A meta-analysis compiling 7 clinical trials of a total of 987 patients with limited-stage small cell lung cancer in complete remission after chemotherapy who underwent prophylactic brain irradiation showed a 5.4% increase in 3-year survival and a decrease in the incidence of brain metastases from 59% to 33%, and this study also found that a radiation dose of 30-36 GY and initiation of PCI 6 weeks after completion of chemotherapy had a tendency to further reduce recurrence of brain metastases [ 22]. Prophylactic brain irradiation for patients in complete remission is currently the standard of care for limited-stage small cell lung cancer.
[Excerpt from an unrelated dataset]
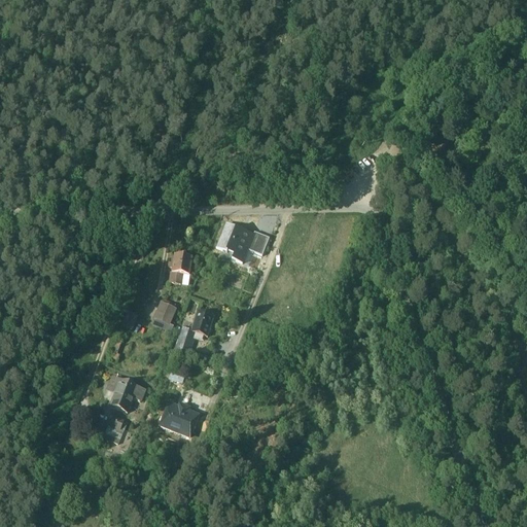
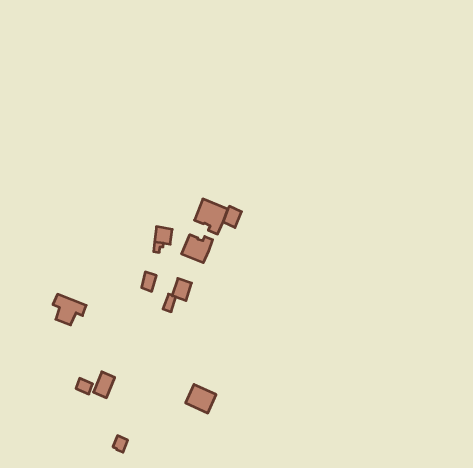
building: none -> [182,235,213,263]
building: [108,377,145,411] -> [53,294,86,325]
building: [164,405,198,436] -> [186,384,216,413]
At the 2007 ASCO Annual Meeting B. Slotman et al. reported at the Congress on behalf of the EORTC Radiation Oncology and Lung Cancer Group a randomized clinical trial [23] of a randomized controlled study of prophylactic brain irradiation in previously treated ED-SCLC patients in remission (EORTC 08993-22993), in which 286 patients who had previously had 4-6 weeks of chemotherapy and were effective Acute toxicity was mainly nausea and vomiting in 30% of patients in the PCI group and delayed mild headache in 30%, and PCI significantly reduced the incidence of brain metastases (P<0.0001< span="">, HR=0.27, CI: 0.16-0.44), with a cumulative incidence of brain metastases at 1 year of 14.6 The 1-year cumulative incidence of brain metastases was 14.6 % in the PCI group and 40.4 % in the control group, and significantly prolonged PFS (P=0.0218, HR=0.76, CI: 0.59-0.96) and OS (P=0.0033, HR=0.68, CI: 0.52-0.88). With 1-year survival rates of 27.1% and 13.3%, respectively, this study demonstrated the survival advantage of PCI in patients with extensive-stage small cell lung cancer in remission after chemotherapy.
V. Other treatments
(i) Maintenance and intensive therapy studies
A phase II clinical trial evaluated the efficacy of maintenance therapy with thalidomide in patients with extensive-stage small cell lung cancer who were treated with chemotherapy, with a median survival of 12.8 months (95% CI: 10.1- 15.8 months) in a total of 30 patients treated with thalidomide 200 mg orally daily for 3-6 weeks after the end of chemotherapy. M. Arnold et al. conducted a randomized phase II clinical trial of maintenance therapy with Vandetanib (ZD6474) in SCLC patients with effective induction chemotherapy (NCIC CTG BR.20.). The results of the study showed that maintenance therapy did not improve the survival of SCLC patients [25].
The current evidence suggests that maintenance consolidation therapy by dose-density chemotherapy, maintenance consolidation therapy and alternate application of non-cross-resistant chemotherapy regimens do not bring significant survival benefit to patients with small cell lung cancer compared with standard therapy.
(ii) Targeted therapy for small cell lung cancer
Most SCLCs express C-KIT protein, a member of the type III receptor tyrosine kinase family [26], and a study conducted in the Netherlands showed a lack of mutations in c-kit exon 11 in c-kit/Cd117-positive specimens, which may be a major reason for the insensitivity of SCLC to imatinib [27]. In another study, imatinib was not effective in 12 SCLC patients expressing c-kit.28 A phase II clinical study conducted by ECOG using the mTOR inhibitor Temsirolimus (CCI-779) in the treatment of extensive small cell lung cancer showed a median PFS of 2.2 months, which also did not yield good results.